You can start by looking at various job web sites for scaffolder jobs in Canada to see what's available:

Search Jobs in Canada. Find a New Career. Get Employed. | Workopolis
Find Jobs. Build a Better Career. Find Your Calling. | Monster.ca

Some big gas/oil plants in Canada:

Syncrude Canada Ltd. - Careers
Careers - Suncor
Jobs & Careers in Canada | Canada
Working with us


----------



## swede (Dec 18, 2011)

Thanks for the replies i Will take à look at these sites more idéas are wery welcome


----------



## swede (Dec 18, 2011)

I'm gonna put this thread to life again, i finally have succeeded to get an Letter of employment and a positive LMO from a Canadian company. No i have some things i really could use some help with.
I have to apply for the work Permit and i know processing time is about 70 days so i really want this to be done right, is there anyone here that has the knowledge about this application and has the time to help? 

Thanks in advance!

Swede


----------



## Auld Yin (Mar 10, 2009)

swede said:


> I'm gonna put this thread to life again, i finally have succeeded to get an Letter of employment and a positive LMO from a Canadian company.

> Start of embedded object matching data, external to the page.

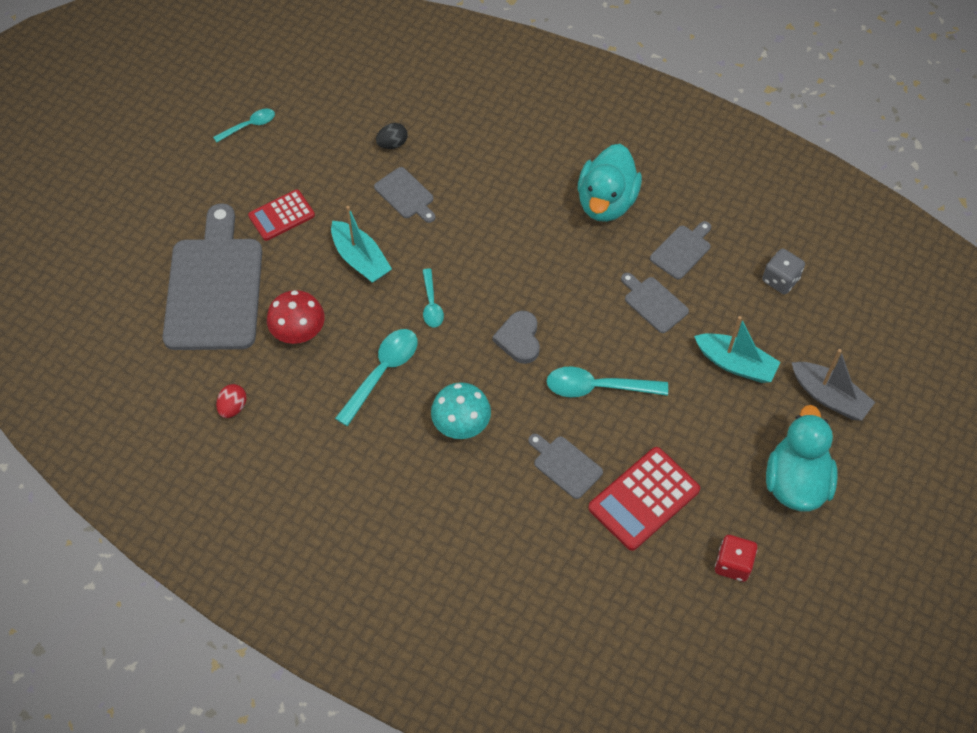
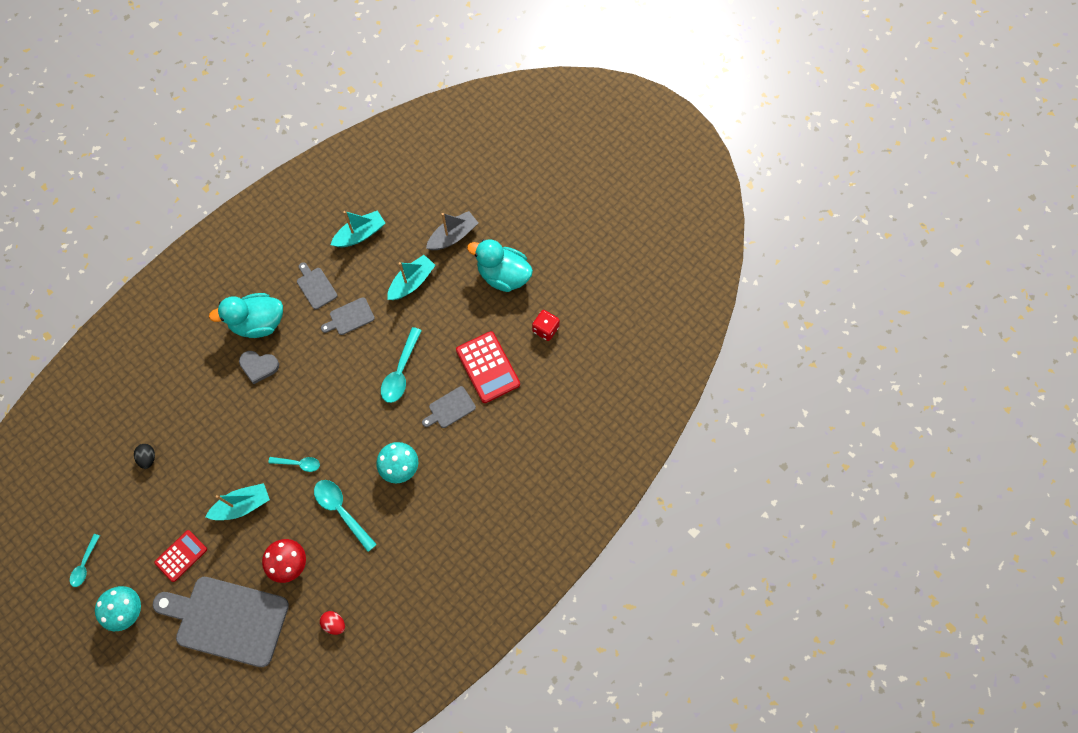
camera: 75 degrees left, 10 degrees up
(205, 183) = (127, 610): none -> turquoise mushroom
(249, 126) = (85, 564): turquoise spoon -> turquoise spoon turned 150 degrees counterclockwise
(281, 215) = (181, 556): red calculator -> red calculator turned 120 degrees counterclockwise
(406, 195) = (198, 459): grey cutting board -> none
(519, 339) = (347, 412): grey heart -> grey heart (259, 366)
(606, 202) = (258, 323): turquoise duck -> turquoise duck turned 135 degrees clockwise
(780, 280) = (360, 234): grey dice -> turquoise boat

No i have some things i really could use some help with.
> I have to apply for the work Permit and i know processing time is about 70 days so i really want this to be done right, is there anyone here that has the knowledge about this application and has the time to help?
> 
> Thanks in advance!
> ...


Swede,
If you have an employment offer Letter and a the LMO approval document you can fly to Canada, present them to an IO and receive your visa at the airport.
Good Luck.


----------



## swede (Dec 18, 2011)

Auld Yin said:


> Hello and welcome to the site.
> Unfortunately scaffolders are not on the list of occupations in demand in Canada, therefore the only way into Canada for you is to have pre-arranged employment. That entails having an employer applying to the Canadian Government for permission to hire you.


Thanks for the reply but is'nt that a kinda gamble? If they refuse My work permit application?


----------



## Auld Yin (Mar 10, 2009)

swede said:


> Thanks for the reply but is'nt that a kinda gamble? If they refuse My work permit application?


If you have the correct documentation you will not be refused. Many thousands do it this way every year.


----------